■ Your task:
Rewrite the lines from the one containing "country: Fiji" through the end of the records, changing "locality" to "site" and leaving everything else as it is.

Collected data entries
-------------------------

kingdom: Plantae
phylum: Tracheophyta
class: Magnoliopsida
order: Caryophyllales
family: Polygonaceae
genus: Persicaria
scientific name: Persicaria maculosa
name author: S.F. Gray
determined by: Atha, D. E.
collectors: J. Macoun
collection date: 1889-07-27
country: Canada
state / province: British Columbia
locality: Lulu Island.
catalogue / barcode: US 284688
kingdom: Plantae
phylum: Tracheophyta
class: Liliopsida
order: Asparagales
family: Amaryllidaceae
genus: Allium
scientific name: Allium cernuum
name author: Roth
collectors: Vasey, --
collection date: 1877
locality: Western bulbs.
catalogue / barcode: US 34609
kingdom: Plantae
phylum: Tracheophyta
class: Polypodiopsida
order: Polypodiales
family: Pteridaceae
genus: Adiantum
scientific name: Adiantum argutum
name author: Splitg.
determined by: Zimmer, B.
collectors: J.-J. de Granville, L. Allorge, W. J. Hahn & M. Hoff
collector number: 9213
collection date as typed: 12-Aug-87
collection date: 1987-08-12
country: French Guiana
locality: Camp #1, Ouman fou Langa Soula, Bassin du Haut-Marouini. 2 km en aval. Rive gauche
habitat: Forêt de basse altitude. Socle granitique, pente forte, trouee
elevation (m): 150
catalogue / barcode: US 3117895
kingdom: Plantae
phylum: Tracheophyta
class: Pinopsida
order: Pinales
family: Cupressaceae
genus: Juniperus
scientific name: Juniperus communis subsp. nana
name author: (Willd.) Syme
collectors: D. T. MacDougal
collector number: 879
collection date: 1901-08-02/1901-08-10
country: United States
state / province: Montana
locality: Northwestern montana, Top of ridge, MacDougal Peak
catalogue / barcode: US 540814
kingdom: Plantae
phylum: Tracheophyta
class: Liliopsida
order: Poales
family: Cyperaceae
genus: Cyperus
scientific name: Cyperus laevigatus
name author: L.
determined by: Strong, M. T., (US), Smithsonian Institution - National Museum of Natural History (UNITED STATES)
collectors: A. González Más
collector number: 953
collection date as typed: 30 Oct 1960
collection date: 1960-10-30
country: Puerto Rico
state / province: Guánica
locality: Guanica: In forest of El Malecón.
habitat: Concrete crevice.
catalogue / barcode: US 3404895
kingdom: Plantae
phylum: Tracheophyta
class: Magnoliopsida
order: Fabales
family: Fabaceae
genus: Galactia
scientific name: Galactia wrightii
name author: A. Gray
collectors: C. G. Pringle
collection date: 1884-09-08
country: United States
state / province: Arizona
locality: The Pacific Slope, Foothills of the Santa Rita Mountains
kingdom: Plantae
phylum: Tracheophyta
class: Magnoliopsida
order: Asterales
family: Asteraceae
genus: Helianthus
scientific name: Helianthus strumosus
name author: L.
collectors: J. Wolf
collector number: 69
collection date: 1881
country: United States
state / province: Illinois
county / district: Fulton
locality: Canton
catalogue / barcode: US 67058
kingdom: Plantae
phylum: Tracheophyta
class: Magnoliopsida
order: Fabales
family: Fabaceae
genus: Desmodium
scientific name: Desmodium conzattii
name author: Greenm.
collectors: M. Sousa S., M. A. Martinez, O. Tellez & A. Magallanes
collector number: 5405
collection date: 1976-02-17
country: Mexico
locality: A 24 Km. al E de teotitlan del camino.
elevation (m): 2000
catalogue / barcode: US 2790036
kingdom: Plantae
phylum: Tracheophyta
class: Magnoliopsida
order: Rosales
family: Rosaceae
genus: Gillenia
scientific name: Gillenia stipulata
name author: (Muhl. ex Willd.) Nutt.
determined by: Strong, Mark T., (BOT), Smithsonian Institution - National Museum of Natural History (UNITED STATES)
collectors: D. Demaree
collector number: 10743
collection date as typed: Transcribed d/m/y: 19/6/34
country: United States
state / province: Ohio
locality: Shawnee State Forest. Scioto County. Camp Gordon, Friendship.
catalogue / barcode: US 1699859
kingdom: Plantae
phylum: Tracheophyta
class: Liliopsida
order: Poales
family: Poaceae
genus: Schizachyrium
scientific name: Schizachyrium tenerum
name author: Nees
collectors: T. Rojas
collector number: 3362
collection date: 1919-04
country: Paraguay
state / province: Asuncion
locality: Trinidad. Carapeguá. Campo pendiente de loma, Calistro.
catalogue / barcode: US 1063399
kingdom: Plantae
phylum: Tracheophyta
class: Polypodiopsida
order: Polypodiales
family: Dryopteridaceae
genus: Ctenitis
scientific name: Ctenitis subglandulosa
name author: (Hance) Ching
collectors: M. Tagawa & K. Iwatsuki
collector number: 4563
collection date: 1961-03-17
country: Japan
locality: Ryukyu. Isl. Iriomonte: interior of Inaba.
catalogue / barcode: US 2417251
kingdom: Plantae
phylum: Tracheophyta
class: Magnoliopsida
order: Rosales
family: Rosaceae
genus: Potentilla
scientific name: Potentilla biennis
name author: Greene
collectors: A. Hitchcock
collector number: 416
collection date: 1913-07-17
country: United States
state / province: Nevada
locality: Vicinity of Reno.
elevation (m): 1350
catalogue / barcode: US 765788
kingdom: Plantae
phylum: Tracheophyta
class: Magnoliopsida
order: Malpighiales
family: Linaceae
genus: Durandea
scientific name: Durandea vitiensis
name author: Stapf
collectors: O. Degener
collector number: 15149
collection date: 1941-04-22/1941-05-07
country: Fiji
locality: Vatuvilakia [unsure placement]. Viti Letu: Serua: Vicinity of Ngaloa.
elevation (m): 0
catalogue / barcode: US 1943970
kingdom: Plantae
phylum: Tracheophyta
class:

-------------------------

■ Response to this exercise:
country: Fiji
site: Vatuvilakia [unsure placement]. Viti Letu: Serua: Vicinity of Ngaloa.
elevation (m): 0
catalogue / barcode: US 1943970
kingdom: Plantae
phylum: Tracheophyta
class:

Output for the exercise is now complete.